Is there an answer to all this? A vision of socialism that goes beyond ‘From each according to their ability, to each according to their need’. Whilst Marx’s famous dictum sounds great, it offers no sense of how housing will be allocated under socialism or food or healthcare. How exactly will we decide what is your ‘ability’ and who does the deciding?

After something like 200 years of socialist agitation we are still stuck in a familiar dichotomy of ‘reform or revolution’; a belief that you must choose one or the other, and that whichever it is means that those who choose the other are less pure, less committed, less practical.

In truth, of course, we do have 200 years of experience to study and understand, 200 years of reforms with a couple of revolutions thrown in for good measure. What have we learned?

Perhaps the most obvious lesson is that neither reform nor revolution has seen off capitalism. It is, if nothing else, amazingly resilient. But whereas capitalism ensures we remember all its victories it encourages us to forget ours. Of course to the victors go the spoils, and capitalism has been on a roll but the result is that each generation of socialists starts with a blank sheet. It means we have to make the same mistakes, and have the same arguments, over and over and over.

So, when people say they favour socialism over capitalism, they are not saying I prefer the direct democracy of the Paris Commune over parliamentary representative democracy, or the workers’ councils that ran the shipyards of Petrograd over the bureaucratic management of state-owned British Rail. People do not draw on the genius of the Lucas Plan as an example of the imaginative intellect of ordinary workers or point to the idealism that inspired Toussaint L’Ouverture as he led the slaves to freedom. These are not our reference points. For the self-styled ‘revolutionary left’ it remains Russia and the Bolsheviks, but even that now seems discredited by events. But why should the Russian Revolution be any more discredited than the genocide and mass kidnapping of Africans to work American plantations discredit capitalism?

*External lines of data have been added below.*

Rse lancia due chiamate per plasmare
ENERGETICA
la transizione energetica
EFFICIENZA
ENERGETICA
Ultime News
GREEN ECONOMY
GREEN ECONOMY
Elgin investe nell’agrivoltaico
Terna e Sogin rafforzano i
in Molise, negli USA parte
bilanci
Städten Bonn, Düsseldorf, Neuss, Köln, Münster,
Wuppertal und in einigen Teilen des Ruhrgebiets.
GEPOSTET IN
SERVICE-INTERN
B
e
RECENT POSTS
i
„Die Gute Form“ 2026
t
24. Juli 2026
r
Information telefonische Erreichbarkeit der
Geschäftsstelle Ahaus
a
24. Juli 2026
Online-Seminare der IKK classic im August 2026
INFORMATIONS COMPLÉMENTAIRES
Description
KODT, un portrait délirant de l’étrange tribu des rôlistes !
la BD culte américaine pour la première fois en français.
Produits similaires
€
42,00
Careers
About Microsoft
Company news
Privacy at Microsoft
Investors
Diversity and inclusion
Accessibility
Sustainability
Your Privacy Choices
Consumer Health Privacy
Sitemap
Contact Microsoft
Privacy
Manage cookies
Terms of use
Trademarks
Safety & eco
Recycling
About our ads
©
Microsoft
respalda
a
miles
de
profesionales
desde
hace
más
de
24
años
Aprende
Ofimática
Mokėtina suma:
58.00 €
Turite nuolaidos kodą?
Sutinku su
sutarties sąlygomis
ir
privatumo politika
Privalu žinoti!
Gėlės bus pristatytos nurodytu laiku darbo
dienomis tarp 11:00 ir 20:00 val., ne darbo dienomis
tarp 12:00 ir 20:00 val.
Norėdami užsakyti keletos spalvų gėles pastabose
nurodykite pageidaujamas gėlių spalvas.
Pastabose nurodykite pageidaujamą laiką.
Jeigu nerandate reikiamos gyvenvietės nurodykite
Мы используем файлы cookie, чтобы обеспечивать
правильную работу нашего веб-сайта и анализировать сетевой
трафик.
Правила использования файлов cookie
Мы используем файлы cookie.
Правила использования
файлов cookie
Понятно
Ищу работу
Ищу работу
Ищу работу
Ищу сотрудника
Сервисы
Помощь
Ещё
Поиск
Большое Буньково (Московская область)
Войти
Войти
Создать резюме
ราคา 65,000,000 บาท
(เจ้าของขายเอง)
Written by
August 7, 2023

In short, capitalism whitewashes (certainly in the case of African slavery) its own past. Marx and Engels once wrote: “The class which has the means of material production at its disposal has control at the same time over the means of mental production, so that thereby, generally speaking, the ideas of those who lack the means of mental production are subject to it.” 

In other words, the ruling class controls not only the means by which we produce our subsistence (and all the other commodities we consume) but also the way in which we propagate ideas from printing presses to the mass media to schools. It’s not all one-way traffic. There has always been a socialist press. Marx wrote for the Rheinische Zeitung, the Bolsheviks had Iskra managed by Lenin in exile and the Communist Party of Great Britain at its zenith in the 1930s had the Daily Worker, the forerunner of the Morning Star. But the circulation of these papers was miniscule compared to the papers of the ruling classes, who not only owned printing presses but the means to disseminate their ideas widely (often through the pulpit, or what we now call television).

The internet and World Wide Web have allowed a digital revolution where alternative papers and a plethora of blogs can present an alternative to the mainstream. Critical Mass is one such response. Set up to counter the dominant media and provide a home for radical, non-dogmatic political journalism. But let’s be honest our reach is not very long. Whilst the tentacles of the capitalist media extend into every household one way or another, we can reach just a handful of people who broadly agree with us to start with.